MorphoSys Unveils Next-Generation Antibody Technology Ylanthia®
MorphoSys AG has unveiled its next-generation antibody technology Ylanthia®. The technology was presented to an audience of specialists at the 2011 Antibody Engineering and Antibody Therapeutics Conference in San Diego.
MorphoSys expects Ylanthia to set new standards for therapeutic antibody generation in the pharmaceutical industry over the next decade and beyond. Commercial application will commence in 2012.
"Ylanthia takes antibody technology beyond current methods, among which our HuCAL platform is perhaps the most successful representative," commented Dr. Simon Moroney, Chief Executive Officer of MorphoSys AG.
Dr. Moroney continued, "We believe that the success story of therapeutic antibodies can be substantially expanded if certain current limitations can be overcome. Ylanthia addresses many issues currently limiting the success of this class of drugs. This innovative platform will open up attractive commercial opportunities for us as it delivers a stream of new antibody drugs both for ourselves and our partners."
There are two major reasons why existing technologies limit the successful development of therapeutic antibodies. First, many antibodies fail in development due to poor biophysical properties, which render the molecule "not developable".
If the antibody cannot be manufactured, or its properties make it difficult to handle, chances of successful commercialization are slim. Second, failure to generate antibodies against all regions or "epitopes" of a target may lead to highly promising disease targets being overlooked.
Lack of diversity in antibody generation means that putative targets often are not fully "interrogated" with antibodies intended to probe their role in disease processes. The Ylanthia technology was specifically conceived and designed to overcome these limitations.

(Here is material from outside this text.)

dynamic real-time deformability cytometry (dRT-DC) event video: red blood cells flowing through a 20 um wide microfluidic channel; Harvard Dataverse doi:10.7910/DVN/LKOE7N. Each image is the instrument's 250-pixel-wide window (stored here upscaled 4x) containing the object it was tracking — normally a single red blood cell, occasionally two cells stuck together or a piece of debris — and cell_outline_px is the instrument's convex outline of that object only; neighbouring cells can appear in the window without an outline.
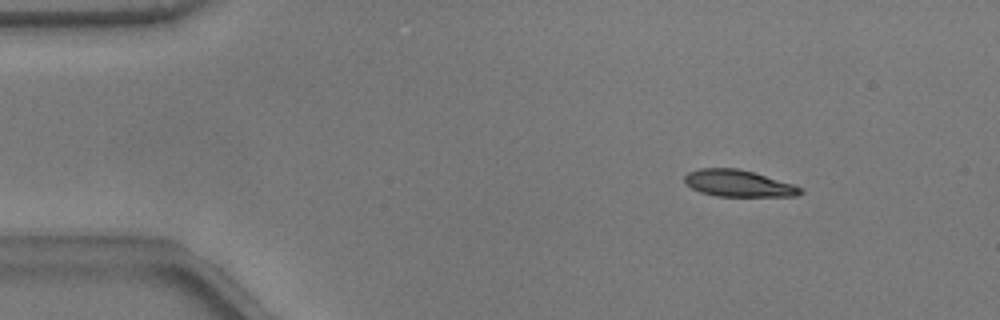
{"species": "common noctule bat (a hibernating species)", "species_latin": "Nyctalus noctula", "temperature_condition": "warm", "stored_images_in_passage": 53, "camera_frame_rate_fps": 3000, "um_per_image_px": 0.085, "animal": {"sex": "male", "body_mass_g": 17.9}, "frame": {"image": 1, "passage_image": 7, "time_ms": 2.0, "image_size_px": [1000, 320], "cell_outline_px": [[804, 192], [796, 196], [716, 196], [700, 192], [684, 184], [684, 176], [688, 172], [700, 168], [736, 168], [752, 172], [792, 184], [804, 188]], "centroid_in_image_um": [62.73, 15.59], "position_along_channel_um": 22.3, "area_um2": 17.98}}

Ylanthia comprises a large collection or "library" of human antibodies. A guiding principle underlying the design and construction of the library was to ensure that the library is of the highest possible quality. Features which distinguish Ylanthia from other technologies include:
• Size and heavy/light chain pairing: Ylanthia is the industry's largest known antibody Fab library, comprising over 100 billion distinct, fully human antibodies. Ylanthia uses 36 fixed, naturally-occurring heavy and light chain framework combinations, which translates into unprecedented structural diversity. Great care was invested into the antigen binding site design. The library's diversity is expected to result in antibodies against previously inaccessible target molecules and unique epitope coverage.
• Biophysical properties: Antibody frameworks were pre-selected for expression levels, stability and aggregation behavior. A shift towards higher stability and stress tolerance will increase shelf life and serum stability of resulting antibody products, making them more cost-effective to produce and administer. A higher solubility in turn opens up the path for more convenient ways of administration, to the benefit of patients.
• Optimization: When needed, antibodies from the Ylanthia library are optimized using MorphoSys's proprietary Slonomics® technology, which MorphoSys obtained through its 2010 acquisition of Sloning BioTechnology. Ylanthia thereby distinguishes itself in a central respect from HuCAL, which relies on a modular gene design and pre-formed cassettes for antibody optimization. Slonomics enables optimization of Ylanthia antibodies with unprecedented speed and flexibility.
"In Ylanthia, even more than in previous technology generations, quality was built into the antibody library itself," commented Dr. Marlies Sproll, Chief Scientific Officer of MorphoSys AG.
Dr. Sproll continued, "By engineering out the very flaws that lead to delays in antibody programs, we expect Ylanthia to result in higher overall success rates and shorter timelines in antibody drug development. By offering unprecedented functional diversity, Ylanthia will allow us to fully interrogate disease targets, to deliver unique drug candidates, and potentially even to re-visit "false negatives" - targets which were overlooked when worked on with other technologies."